◆ Supplied text
────

BoattoBolivia · 16/12/2010 21:02

Apology accepted Xmas Smile
I HATE upsetting parents!!!

Optimism · 16/12/2010 21:06

Ah, Pancakeflipper, you sound lovely. If I were Mrs B I would be absolutely delighted with that knitted pram blanket, thrilled with the wonky reindeer card, and happy to have a pupil who was happy and a parent who appreciated and liked me. So would anyone I've worked with.

Please don't let this thread make you bitter! We're not all ungrateful trouts and I have never ever thought of a gift as being crawly or looking for special treatment.

Oh, and in response to an earlier comment, I always know exactly which gift came from whom and write individual thank you letters to every child. It takes forever but it's important.

BoattoBolivia · 16/12/2010 21:07

stillbobby'sgirl I agree..and have given presents to my daughter's teachers BUT the size/thought involved does vary, depending on how her relationship with the teacher was, just as my tip in a restaurant would vary depending on the service.

Pancakeflipper · 16/12/2010 21:09

I certainly ain't going to show her this BB - I have spent 2 yrs perfecting my not-hanging around the teacher each morning. She thinks I am cool. Wink

Though I'll probably shatter that illusion tomorrow as I hang onto her ankles yelling "stay Mrs B. Bring baby to work everyday and just keep teaching my boy. Don't leave me. Bet your replacement is dragon like and sneers at the whiff of a scented candle."

I shall write a card from me to say thank you.

patienceplease · 16/12/2010 21:27

I have given my son's teacher a present - he's in reception and we were really worried about how he'd settle in (had some major issues in nursery) - she has been brilliant... and I wanted her to know. So I (and my son) wrote a card thanking her, and gave her a voucher - would have been wine but she's expecting, so I thought a (small) boots voucher meant that she could chose.
i used to teach and always appreciated presents - and it did not make me feel any different about the children as to whether they got me presents or not.
One colleague of mine was given knickers for christmas one year!! All in a special presentation gift bag thingy!!! Shock

SkyBluePearl · 16/12/2010 23:05

we had such a vile year at school last year (DS was ignored as he was so quiet and the teacher was hormonal/unapproachable). This year has been a breath of fresh air - stimulating and any minor bumps have been ironed out very constructivly. I have given wine cos i really appreciate how committed and supportive the new teacher is. If he gives the wine away thats fine.I just wanted to say thankyou really - thats all.

────

◆ Record extracts
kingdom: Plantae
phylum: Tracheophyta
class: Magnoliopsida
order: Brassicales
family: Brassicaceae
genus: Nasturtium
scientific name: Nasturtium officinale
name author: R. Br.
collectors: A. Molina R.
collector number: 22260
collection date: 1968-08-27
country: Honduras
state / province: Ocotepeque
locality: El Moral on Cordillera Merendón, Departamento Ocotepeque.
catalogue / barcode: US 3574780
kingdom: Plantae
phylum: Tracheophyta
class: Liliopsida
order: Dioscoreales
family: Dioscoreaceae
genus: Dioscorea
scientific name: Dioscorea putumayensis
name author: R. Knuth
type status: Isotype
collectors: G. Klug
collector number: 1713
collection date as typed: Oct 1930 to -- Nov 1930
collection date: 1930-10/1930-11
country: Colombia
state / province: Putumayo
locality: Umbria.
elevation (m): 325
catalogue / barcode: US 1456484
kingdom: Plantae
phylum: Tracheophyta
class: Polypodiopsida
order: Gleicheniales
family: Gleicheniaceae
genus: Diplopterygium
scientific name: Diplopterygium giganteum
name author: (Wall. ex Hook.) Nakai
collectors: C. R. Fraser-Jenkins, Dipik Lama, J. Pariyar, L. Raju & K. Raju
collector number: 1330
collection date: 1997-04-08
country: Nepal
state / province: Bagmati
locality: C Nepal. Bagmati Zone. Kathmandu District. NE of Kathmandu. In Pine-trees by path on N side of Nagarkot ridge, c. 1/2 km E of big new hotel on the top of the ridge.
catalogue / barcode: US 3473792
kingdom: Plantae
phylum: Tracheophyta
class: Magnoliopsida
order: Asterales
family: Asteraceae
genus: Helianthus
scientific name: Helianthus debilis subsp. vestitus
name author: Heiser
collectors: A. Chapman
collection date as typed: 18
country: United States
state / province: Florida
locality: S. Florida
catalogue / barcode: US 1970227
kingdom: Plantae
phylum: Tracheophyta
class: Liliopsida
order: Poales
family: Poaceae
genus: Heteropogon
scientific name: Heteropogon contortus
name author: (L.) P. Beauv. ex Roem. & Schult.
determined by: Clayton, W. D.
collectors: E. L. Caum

────

◆ Required tasks
(a) In the forum thread about gifts for teachers, what did patienceplease give her son's teacher instead of wine?
(b) Write the next few posts of the forum thread about gifts for teachers, following on after SkyBluePearl's post.

◆ Answers for this exercise
(a) A small Boots voucher, along with a thank-you card.

(b)
BoattoBolivia · 16/12/2010 23:17

My point precisely SkyBlue- the present should be given becuase you are honestly grateful, not just because 'everyone does'. Some teachers are grumpy buggers...and I have taught with a few!

CocktailQueen · 16/12/2010 23:24

I tend to give a charidee gift - this year it's 'books for a class' and share it between the teacher and TAs. At the end of the school year the teacher gets a bottle of wine! But it cna get bonkers otherwise.

FattyArbuckel · 17/12/2010 07:09

Patience I once gave Xmas knickers in presentation box to a particularly nice dinner lady!!!

newpup · 17/12/2010 07:26

I do not give my DDs teachers presents at Christmas. The Dds write them a card, sometimes homemade. I always make a point of finding the teacher on the last day of term and thanking them and wishing them a merry christmas. It may be that none of my Dds teachers have been outdstanding enough for me to warrant the extra effort!

FattyArbuckel · 17/12/2010 08:26

I do give gifts proportional to how good I think the teaching has been!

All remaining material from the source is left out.